— Assignment —
Although the entries hold pictures, only their words are printed back, exactly as given.

┌──

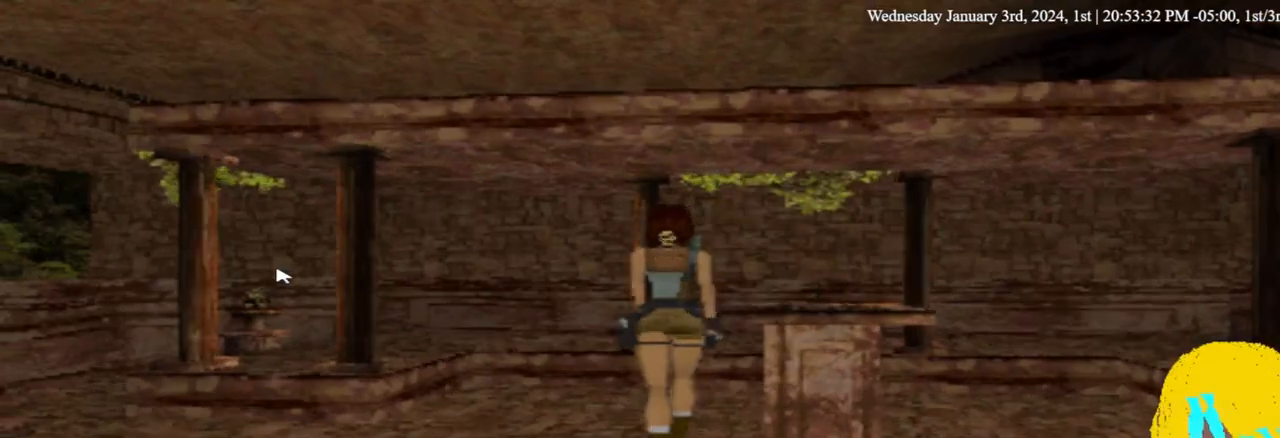
{"dt_ms": 500, "buttons": [], "left_stick": "center", "right_stick": "center", "events": [[67, "DPAD_RIGHT", "up"], [433, "DPAD_UP", "up"]]}
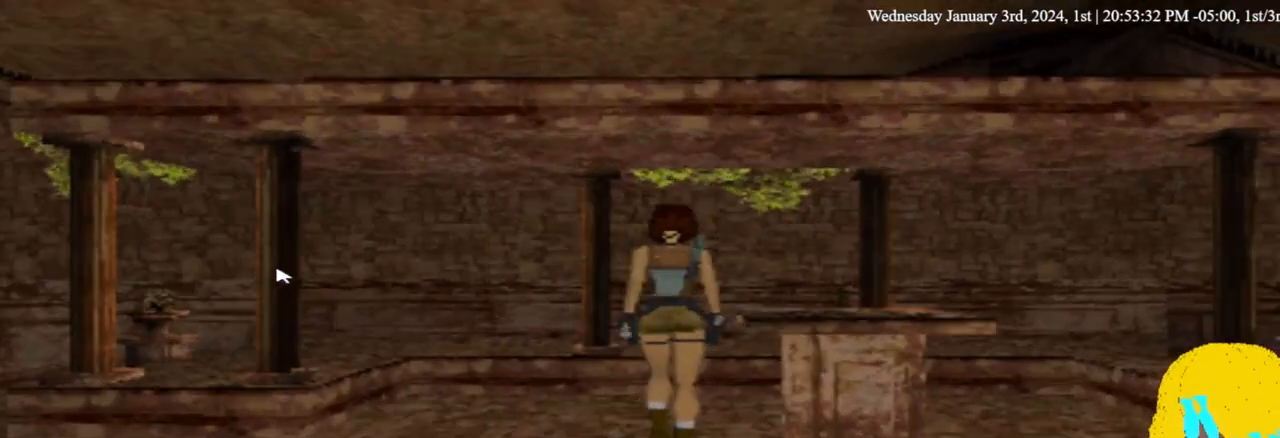
{"dt_ms": 1000, "buttons": ["DPAD_DOWN"], "left_stick": "center", "right_stick": "center"}
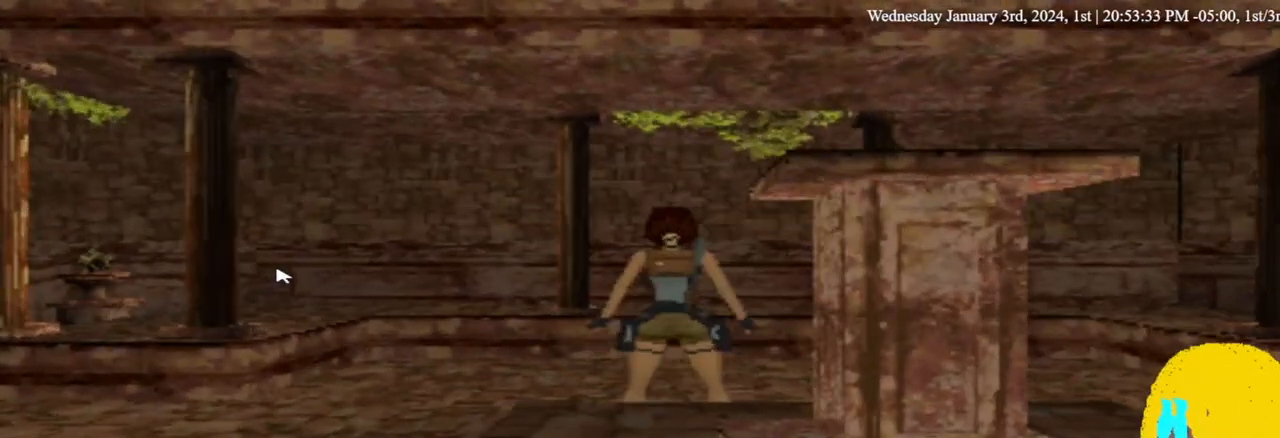
{"dt_ms": 500, "buttons": ["DPAD_DOWN"], "left_stick": "center", "right_stick": "center", "events": []}
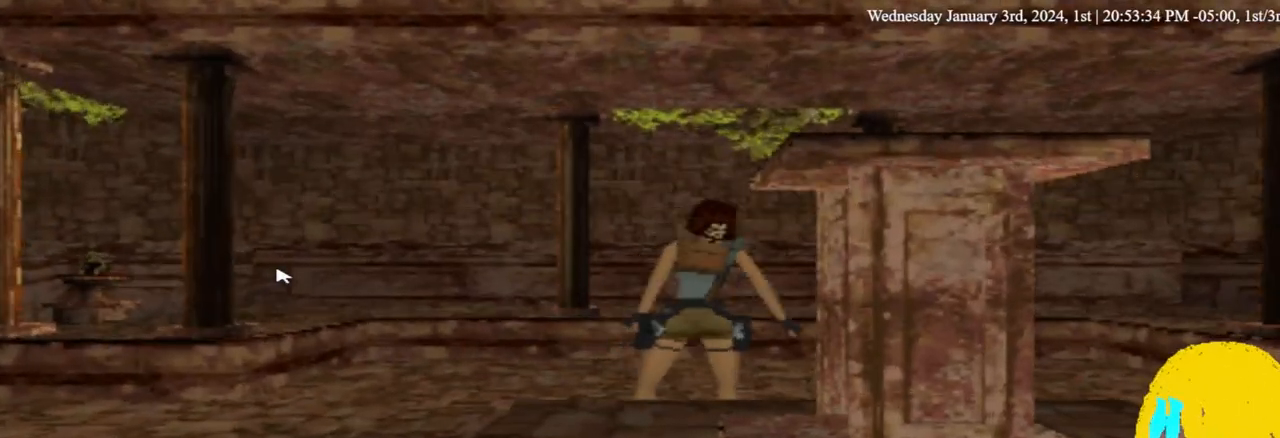
{"dt_ms": 500, "buttons": ["DPAD_DOWN"], "left_stick": "center", "right_stick": "center", "events": []}
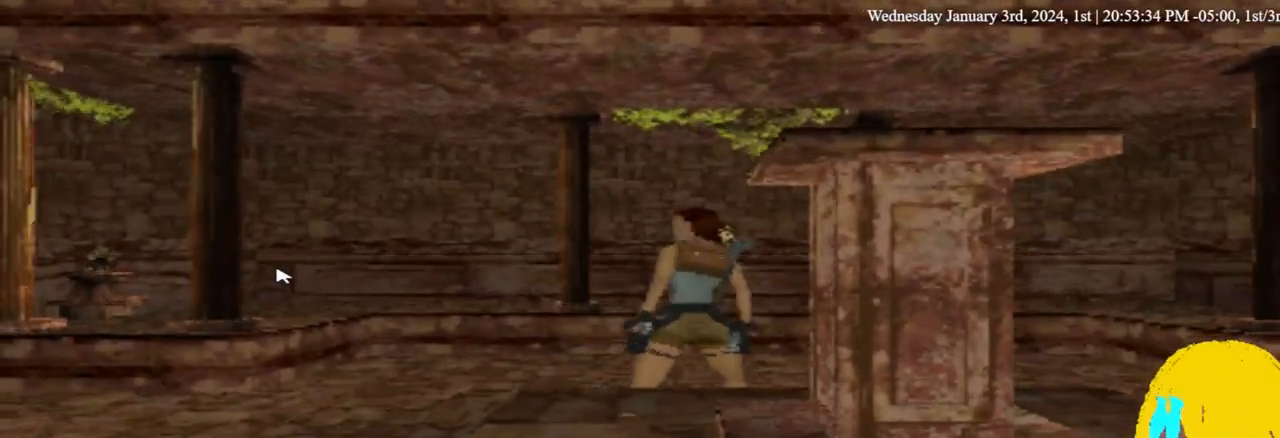
{"dt_ms": 500, "buttons": [], "left_stick": "center", "right_stick": "center", "events": [[33, "DPAD_DOWN", "up"]]}
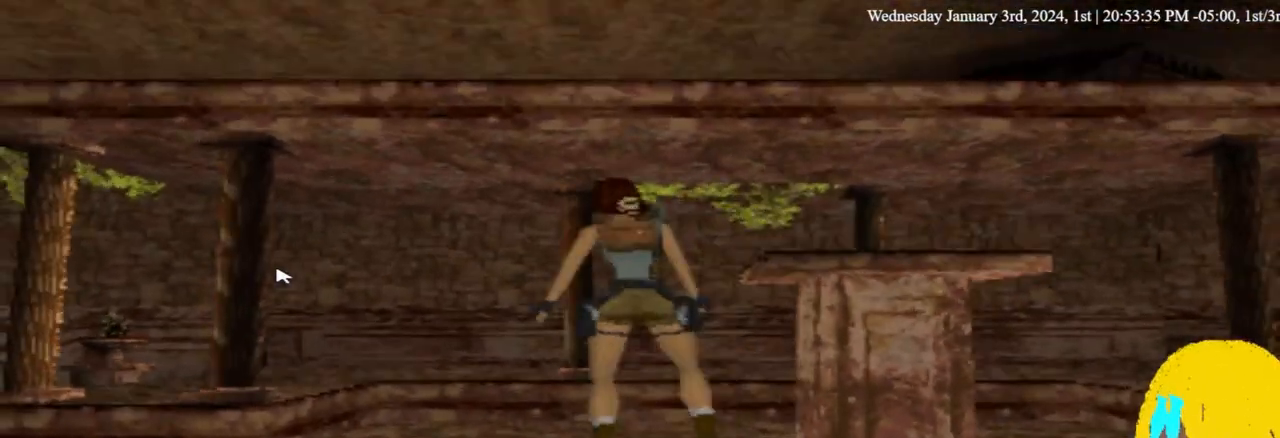
{"dt_ms": 500, "buttons": [], "left_stick": "center", "right_stick": "center", "events": []}
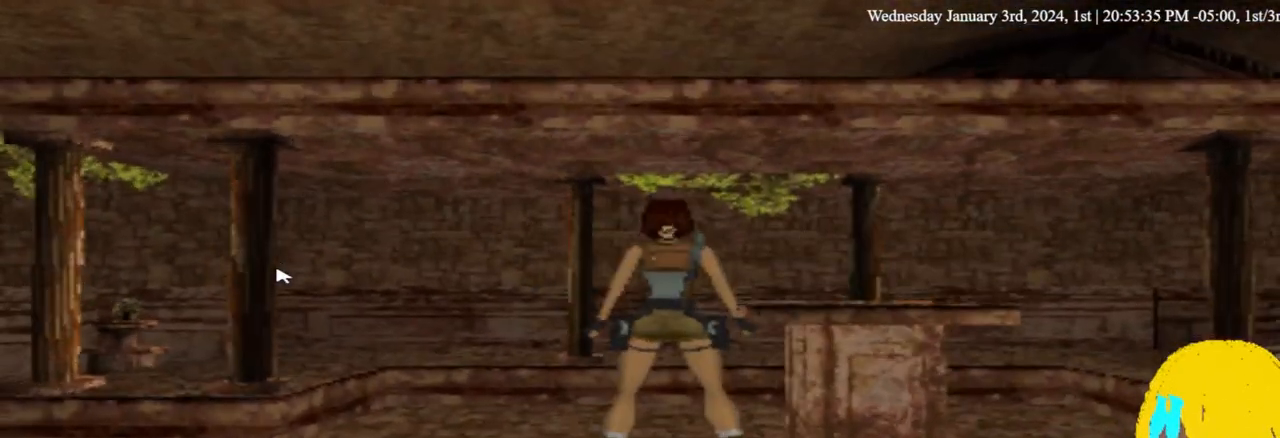
{"dt_ms": 500, "buttons": ["SQUARE", "DPAD_UP"], "left_stick": "center", "right_stick": "center", "events": [[200, "SQUARE", "down"], [267, "DPAD_UP", "down"]]}
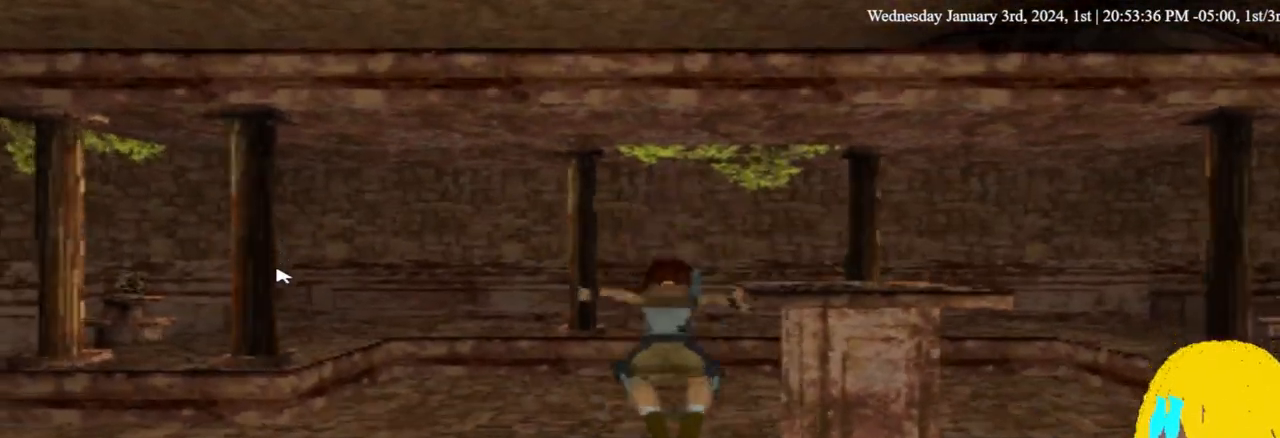
{"dt_ms": 500, "buttons": ["CROSS", "DPAD_UP"], "left_stick": "center", "right_stick": "center", "events": [[300, "SQUARE", "up"], [367, "CROSS", "down"]]}
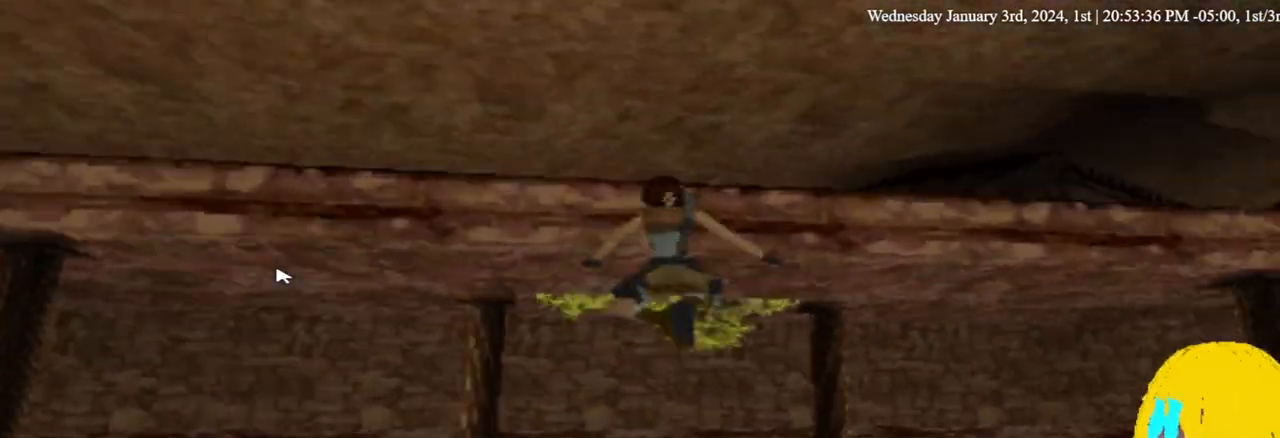
{"dt_ms": 500, "buttons": ["CROSS", "DPAD_UP"], "left_stick": "center", "right_stick": "center", "events": []}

└──

— Your response —
{"dt_ms": 500, "buttons": [], "left_stick": "center", "right_stick": "center", "events": [[67, "DPAD_RIGHT", "up"], [433, "DPAD_UP", "up"]]}
{"dt_ms": 1000, "buttons": ["DPAD_DOWN"], "left_stick": "center", "right_stick": "center"}
{"dt_ms": 500, "buttons": ["DPAD_DOWN"], "left_stick": "center", "right_stick": "center", "events": []}
{"dt_ms": 500, "buttons": ["DPAD_DOWN"], "left_stick": "center", "right_stick": "center", "events": []}
{"dt_ms": 500, "buttons": [], "left_stick": "center", "right_stick": "center", "events": [[33, "DPAD_DOWN", "up"]]}
{"dt_ms": 500, "buttons": [], "left_stick": "center", "right_stick": "center", "events": []}
{"dt_ms": 500, "buttons": ["SQUARE", "DPAD_UP"], "left_stick": "center", "right_stick": "center", "events": [[200, "SQUARE", "down"], [267, "DPAD_UP", "down"]]}
{"dt_ms": 500, "buttons": ["CROSS", "DPAD_UP"], "left_stick": "center", "right_stick": "center", "events": [[300, "SQUARE", "up"], [367, "CROSS", "down"]]}
{"dt_ms": 500, "buttons": ["CROSS", "DPAD_UP"], "left_stick": "center", "right_stick": "center", "events": []}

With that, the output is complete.